Updated: 04/03/2015 7:14 PM
Created: 04/03/2015 7:07 PM WDIO.com
By: Heidi Enninga
UMD is now home to technologies that seem almost like science fiction, but the university said students and faculty will use creative technology in a new Motion and Media Across the Disciplines or MMAD Lab to solve the 21st century's most complex problems.
The new state-of-the-art MMAD Lab is designed to be a crossover space where faculty, students and even community members can collaborate for creative and innovative research across areas of study from dance to exercise science.
Students and faculty showcased the MMAD Lab at a ribbon cutting Friday morning.
A ballerina performed a choreographed number in sync with a digital version of herself to showcase motion capture technology and a collaboration between the theatre and exercise science departments.
The technology uses data from sensors attached to a person's joints. As the person moves, motion capture cameras use infrared light reflecting from the cameras to the sensors to detect and plot movement in a computer system. The coordinated data then can show where the plot points are in a -D model.
Those same cameras and infrared lights can be a transport to virtual reality. Pete Willemson teaches computer science at UMD. His students programmed a virtual environment that people can actually explore and interact with.
"It's like taking Skype to the next level, of 3-D Skype where you are in a space with someone. You are in that social experience with someone," Willemson said. "I think it's pretty spectacular."
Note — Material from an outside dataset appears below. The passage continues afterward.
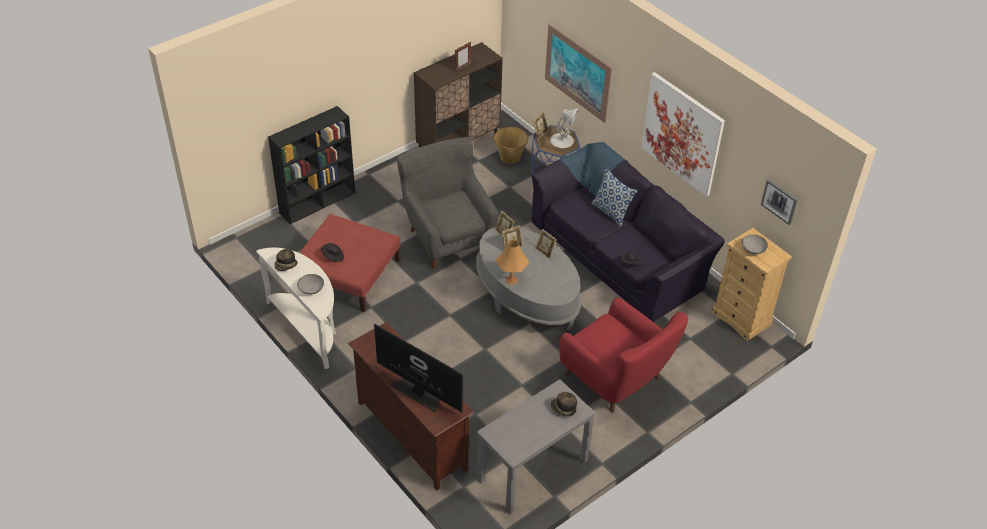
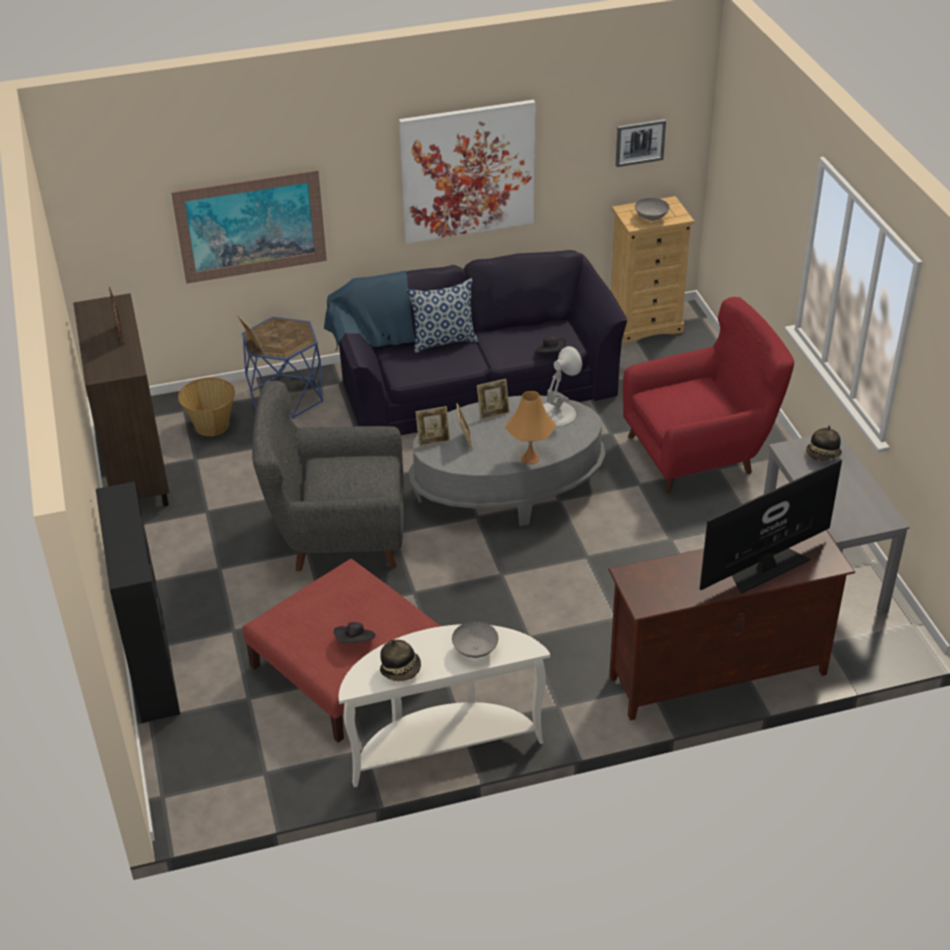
camera: 65 degrees left, 5 degrees down
(562, 140) = (284, 332): white table lamp -> white table lamp (557, 413)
The virtual reality technology is often used for 3-D movies and games. Willemson said it can also be used for when a theatre group wants to design and build a set. They can build a virtual model and actors can actually walk and interact in the virtual set before a physical set is ever created.
UMD graduate students Logan Sales is studying computer science and working in the lab, and he said the effectiveness of virtual reality don't stop with entertainment.
"A lot of other uses are in therapy dealing with phobias or PTSD, things that people can be trained to deal with better without actually having to experience it physically," Sales said.
The addition of the MMAD lab, Sales said, has helped him experience what he's building on the computer, and he said it's made limitations on creativity and innovation because of systems a thing of the past.
"Whatever you want to experience, with enough time, we can make it happen," Sales said.
Funds for this lab came from a grant prepared by faculty from five different disciplines at UMD.
"We can explore the future here," Willemson said."It's a support of for doing the types of research that we want to do at this university."